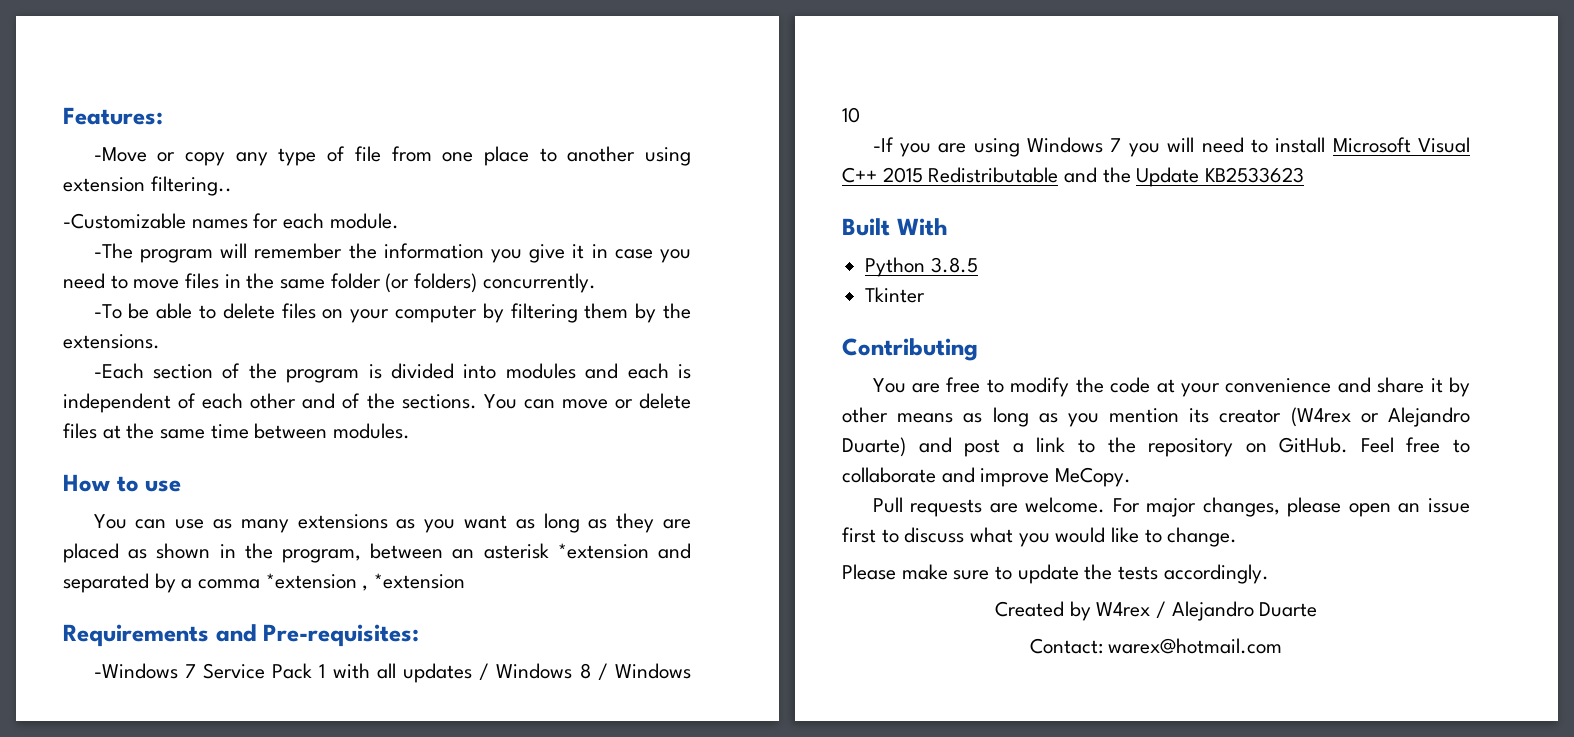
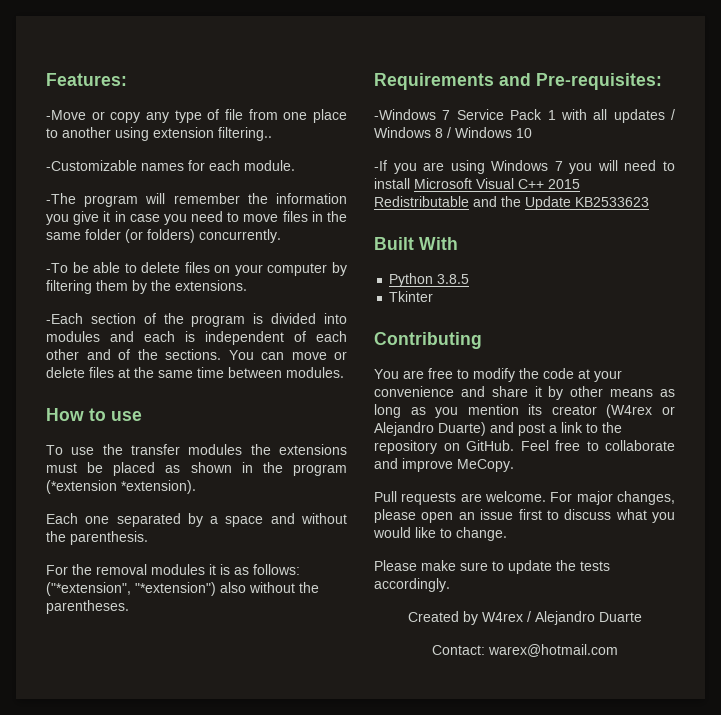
[93,513,691,533] You can use as many extensions as you want as long as they are -> [46,444,347,455] [46,462,104,473] To use the transfer modules the extensions must be
[281,543,691,563] [63,573,466,593] program, between an asterisk *extension and separated by a comma *extension , *extension -> [293,464,347,476] [46,480,196,494] [46,513,347,527] [46,531,148,545] [46,564,300,575] [46,582,319,596] [46,600,129,614] program (*extension *extension). // Each one separated by a space and without the parenthesis. // For the removal modules it is as follows: ("*extension", "*extension") also without the parentheses.

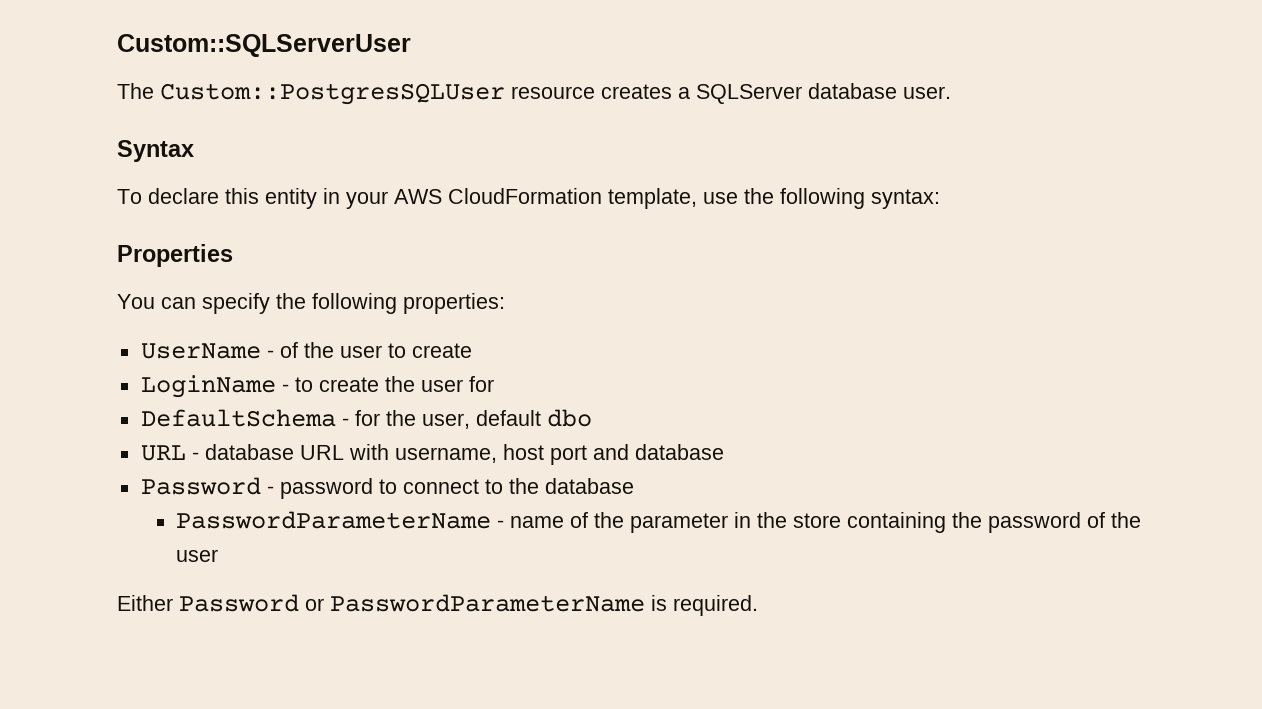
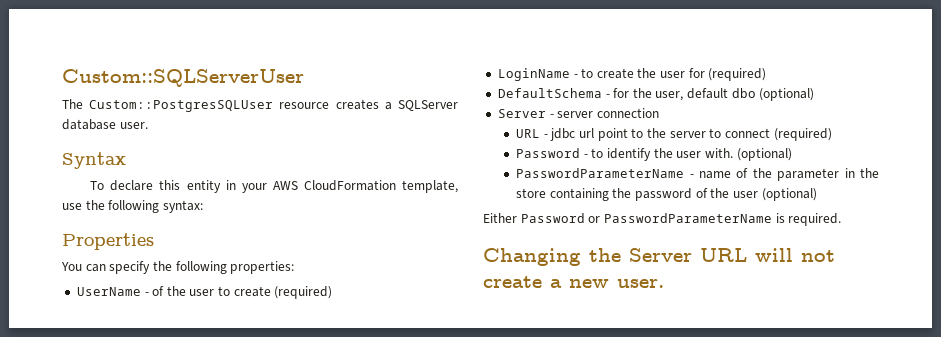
(472, 350) none -> [274,286,333,299] (required)
(494, 384) none -> [708,68,767,81] (required)
[140,444,724,465] [140,477,634,499] // URL - database URL with username, host port and database // Password - password to connect to the database -> [759,88,815,101] [497,108,659,118] [516,128,832,141] [516,148,792,161] (optional) // Server - server connection // URL - jdbc url point to the server to connect (required) // Password - to identify the user with. (optional)
(219, 555) none -> [761,188,817,201] (optional)
(758, 605) none -> [483,248,835,266] [483,276,664,288] // Changing the Server URL will not create a new user.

(REQUIRED WORK) Checking the material above line by line, count those that include the string "optional". Give the number alone.

(TASK SOLUTION) 2